## [EXTRACT PROVIDED]

I want to use bin packing with karpenter for job workloads. So karpenter can scale down empty nodes after a scale up. Instead of spreading the pods across all nearly empty nodes they should be packed on some full nodes, to enable karpenter removing empty nodes after the last job running on it completed.

Legion2 avatar Dec 04 '23 18:12 Legion2

Assuming AWS may not prioritize this for awhile at the current rate, I think an example deployment of a custom scheduler with MostAllocated enabled for binpacking would benefit everyone here (as suggested in https://github.com/aws/containers-roadmap/issues/1468#issuecomment-1645021158) - despite the burden it puts on 1) cluster admins to maintain control plane infra in-step with EKS versions, 2) Pod creators to ensure the custom scheduler is used. A Kyverno / Gatekeeper / custom webhooks potentially helping with the latter.

https://kubernetes.io/docs/tasks/extend-kubernetes/configure-multiple-schedulers/

Is a starting point, but if anyone has manifest samples that have been tested for a binpack configuration everyone wants that'd be appreciated. If I get to this at some point will share.

## [SOURCE DATA]
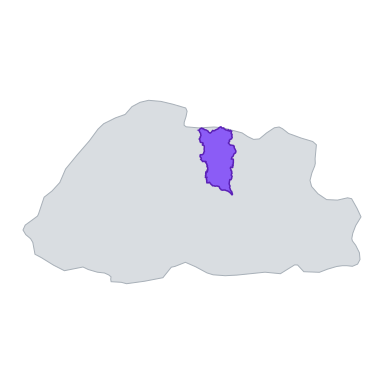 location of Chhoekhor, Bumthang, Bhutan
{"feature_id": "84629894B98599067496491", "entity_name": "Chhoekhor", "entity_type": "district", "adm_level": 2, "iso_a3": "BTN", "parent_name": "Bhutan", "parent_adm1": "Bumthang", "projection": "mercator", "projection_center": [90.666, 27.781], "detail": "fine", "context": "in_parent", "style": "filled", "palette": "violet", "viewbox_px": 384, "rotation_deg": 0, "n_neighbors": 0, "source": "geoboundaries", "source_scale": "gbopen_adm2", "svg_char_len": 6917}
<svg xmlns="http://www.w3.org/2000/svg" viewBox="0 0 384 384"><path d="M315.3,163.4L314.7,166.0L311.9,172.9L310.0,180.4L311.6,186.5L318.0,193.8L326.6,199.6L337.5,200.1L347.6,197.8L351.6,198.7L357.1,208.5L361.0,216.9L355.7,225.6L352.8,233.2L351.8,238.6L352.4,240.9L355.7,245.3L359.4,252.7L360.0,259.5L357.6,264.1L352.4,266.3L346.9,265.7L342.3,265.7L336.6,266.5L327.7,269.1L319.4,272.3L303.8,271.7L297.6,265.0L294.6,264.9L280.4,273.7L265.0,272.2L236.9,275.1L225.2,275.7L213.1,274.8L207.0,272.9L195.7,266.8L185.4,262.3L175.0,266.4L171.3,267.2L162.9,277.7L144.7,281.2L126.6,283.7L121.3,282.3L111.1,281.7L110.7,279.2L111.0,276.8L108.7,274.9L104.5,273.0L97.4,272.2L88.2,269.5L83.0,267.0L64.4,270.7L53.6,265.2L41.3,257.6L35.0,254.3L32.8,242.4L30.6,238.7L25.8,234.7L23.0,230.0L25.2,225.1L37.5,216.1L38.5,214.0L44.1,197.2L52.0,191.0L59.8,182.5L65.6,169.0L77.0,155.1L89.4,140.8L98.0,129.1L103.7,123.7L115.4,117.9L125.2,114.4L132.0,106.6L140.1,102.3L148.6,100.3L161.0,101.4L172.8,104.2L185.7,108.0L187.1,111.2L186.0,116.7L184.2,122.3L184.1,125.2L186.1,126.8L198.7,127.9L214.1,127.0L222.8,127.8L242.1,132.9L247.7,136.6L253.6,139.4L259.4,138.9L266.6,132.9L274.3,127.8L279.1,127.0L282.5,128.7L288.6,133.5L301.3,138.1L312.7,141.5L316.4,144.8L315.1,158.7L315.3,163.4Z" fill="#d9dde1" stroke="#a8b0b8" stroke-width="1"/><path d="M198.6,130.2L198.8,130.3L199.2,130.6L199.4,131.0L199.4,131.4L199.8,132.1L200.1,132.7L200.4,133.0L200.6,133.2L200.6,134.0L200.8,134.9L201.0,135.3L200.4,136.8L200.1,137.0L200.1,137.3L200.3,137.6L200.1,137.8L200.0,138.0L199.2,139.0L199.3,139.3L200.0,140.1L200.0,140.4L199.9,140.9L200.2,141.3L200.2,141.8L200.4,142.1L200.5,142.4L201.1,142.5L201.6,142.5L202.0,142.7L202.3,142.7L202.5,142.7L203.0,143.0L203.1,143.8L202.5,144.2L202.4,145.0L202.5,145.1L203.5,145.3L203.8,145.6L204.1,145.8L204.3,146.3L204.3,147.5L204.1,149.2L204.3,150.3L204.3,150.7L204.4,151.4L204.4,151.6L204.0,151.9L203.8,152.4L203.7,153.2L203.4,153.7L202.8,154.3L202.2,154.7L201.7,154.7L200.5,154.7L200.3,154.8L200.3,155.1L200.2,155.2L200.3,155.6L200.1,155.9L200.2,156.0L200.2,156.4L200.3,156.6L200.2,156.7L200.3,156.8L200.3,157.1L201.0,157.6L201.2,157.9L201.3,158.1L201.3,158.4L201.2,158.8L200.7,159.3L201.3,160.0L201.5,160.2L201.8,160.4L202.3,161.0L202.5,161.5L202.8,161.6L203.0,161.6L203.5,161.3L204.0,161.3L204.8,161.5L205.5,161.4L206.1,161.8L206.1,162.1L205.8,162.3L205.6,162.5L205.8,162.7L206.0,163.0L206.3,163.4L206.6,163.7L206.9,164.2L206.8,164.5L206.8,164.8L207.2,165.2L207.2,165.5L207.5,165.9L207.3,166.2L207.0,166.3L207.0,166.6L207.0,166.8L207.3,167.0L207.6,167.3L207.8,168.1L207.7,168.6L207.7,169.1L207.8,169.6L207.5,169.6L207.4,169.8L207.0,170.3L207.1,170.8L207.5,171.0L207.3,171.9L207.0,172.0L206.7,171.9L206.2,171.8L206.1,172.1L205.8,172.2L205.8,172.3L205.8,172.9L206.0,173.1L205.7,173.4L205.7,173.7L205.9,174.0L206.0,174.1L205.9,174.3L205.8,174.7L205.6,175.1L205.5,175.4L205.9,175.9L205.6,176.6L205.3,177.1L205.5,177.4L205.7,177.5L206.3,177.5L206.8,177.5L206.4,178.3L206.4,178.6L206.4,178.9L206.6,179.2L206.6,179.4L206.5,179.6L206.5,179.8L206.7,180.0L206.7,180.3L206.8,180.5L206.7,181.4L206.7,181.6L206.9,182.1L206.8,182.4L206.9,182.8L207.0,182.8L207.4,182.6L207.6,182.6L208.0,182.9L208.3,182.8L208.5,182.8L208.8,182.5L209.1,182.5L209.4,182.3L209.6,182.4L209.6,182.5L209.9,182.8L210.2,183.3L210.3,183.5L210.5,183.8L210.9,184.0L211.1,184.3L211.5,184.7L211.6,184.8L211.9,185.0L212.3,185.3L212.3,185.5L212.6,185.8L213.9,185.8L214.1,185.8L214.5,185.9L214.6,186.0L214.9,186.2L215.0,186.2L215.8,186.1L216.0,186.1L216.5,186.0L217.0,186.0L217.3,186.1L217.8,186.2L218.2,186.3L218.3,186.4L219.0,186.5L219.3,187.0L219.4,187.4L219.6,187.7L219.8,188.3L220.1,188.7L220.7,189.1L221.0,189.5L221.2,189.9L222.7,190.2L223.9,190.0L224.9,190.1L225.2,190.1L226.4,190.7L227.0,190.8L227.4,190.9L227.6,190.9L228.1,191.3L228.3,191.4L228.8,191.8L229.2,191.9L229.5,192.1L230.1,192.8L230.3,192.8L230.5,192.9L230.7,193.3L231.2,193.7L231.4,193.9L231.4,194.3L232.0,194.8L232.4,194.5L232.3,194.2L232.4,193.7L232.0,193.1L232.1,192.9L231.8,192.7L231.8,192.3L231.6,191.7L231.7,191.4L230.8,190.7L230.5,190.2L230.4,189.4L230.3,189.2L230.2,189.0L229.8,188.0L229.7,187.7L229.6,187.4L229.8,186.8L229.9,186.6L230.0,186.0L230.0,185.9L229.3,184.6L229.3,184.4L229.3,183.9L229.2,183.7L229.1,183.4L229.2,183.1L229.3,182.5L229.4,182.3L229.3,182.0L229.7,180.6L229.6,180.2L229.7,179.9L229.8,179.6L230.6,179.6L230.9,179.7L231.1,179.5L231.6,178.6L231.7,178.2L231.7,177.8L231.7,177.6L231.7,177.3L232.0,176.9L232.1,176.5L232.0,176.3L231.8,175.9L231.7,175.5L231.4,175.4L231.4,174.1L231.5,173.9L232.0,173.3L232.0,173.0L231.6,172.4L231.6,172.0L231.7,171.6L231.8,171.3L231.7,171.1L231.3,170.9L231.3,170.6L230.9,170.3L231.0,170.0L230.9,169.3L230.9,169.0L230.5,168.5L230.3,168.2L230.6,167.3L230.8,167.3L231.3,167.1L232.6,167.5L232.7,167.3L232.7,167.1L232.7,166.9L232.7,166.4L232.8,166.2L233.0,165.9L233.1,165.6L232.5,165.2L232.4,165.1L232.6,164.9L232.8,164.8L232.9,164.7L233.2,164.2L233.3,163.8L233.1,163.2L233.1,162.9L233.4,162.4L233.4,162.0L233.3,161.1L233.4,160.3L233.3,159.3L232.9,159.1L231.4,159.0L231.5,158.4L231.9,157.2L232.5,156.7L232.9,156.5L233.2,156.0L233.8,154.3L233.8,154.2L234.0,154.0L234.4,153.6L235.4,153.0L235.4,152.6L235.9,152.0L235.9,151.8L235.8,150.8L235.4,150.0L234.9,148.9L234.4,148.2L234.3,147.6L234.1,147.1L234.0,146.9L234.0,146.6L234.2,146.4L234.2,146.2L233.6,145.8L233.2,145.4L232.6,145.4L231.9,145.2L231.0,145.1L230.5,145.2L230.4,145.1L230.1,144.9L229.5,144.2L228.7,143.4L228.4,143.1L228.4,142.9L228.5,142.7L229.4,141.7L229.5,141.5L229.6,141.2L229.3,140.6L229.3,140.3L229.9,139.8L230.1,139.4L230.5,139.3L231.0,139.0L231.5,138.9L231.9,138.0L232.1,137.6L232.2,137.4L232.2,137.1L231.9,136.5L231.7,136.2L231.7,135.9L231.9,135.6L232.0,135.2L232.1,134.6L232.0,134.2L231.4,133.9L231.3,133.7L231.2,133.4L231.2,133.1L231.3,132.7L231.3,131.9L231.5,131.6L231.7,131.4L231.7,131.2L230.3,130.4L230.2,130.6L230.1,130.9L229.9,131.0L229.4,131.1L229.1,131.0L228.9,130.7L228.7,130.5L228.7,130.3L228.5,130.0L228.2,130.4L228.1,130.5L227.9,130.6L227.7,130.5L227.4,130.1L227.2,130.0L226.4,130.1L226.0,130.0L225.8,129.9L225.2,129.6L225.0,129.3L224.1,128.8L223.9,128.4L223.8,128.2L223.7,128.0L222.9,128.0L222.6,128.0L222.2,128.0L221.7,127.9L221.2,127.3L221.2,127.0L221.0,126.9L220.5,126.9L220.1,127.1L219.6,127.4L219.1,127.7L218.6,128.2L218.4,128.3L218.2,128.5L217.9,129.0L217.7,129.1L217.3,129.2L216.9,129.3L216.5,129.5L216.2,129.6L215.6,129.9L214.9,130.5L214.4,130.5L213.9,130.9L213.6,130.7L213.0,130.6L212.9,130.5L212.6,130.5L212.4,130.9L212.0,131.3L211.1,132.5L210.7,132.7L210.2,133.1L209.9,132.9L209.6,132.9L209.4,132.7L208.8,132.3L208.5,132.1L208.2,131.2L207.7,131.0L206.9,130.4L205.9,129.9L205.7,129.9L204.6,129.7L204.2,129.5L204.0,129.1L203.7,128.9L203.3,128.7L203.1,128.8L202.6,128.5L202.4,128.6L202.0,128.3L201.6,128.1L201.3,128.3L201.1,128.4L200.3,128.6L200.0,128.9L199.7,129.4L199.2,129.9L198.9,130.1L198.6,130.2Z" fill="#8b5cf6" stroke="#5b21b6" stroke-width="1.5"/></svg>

## [THE PROBLEM]
Reproduce word for word the passage of the Karpenter bin-packing thread that opens with the words containing "I want to use" and closes with "on it completed.".

## [OUTPUT FOR THIS EXERCISE]
I want to use bin packing with karpenter for job workloads. So karpenter can scale down empty nodes after a scale up. Instead of spreading the pods across all nearly empty nodes they should be packed on some full nodes, to enable karpenter removing empty nodes after the last job running on it completed.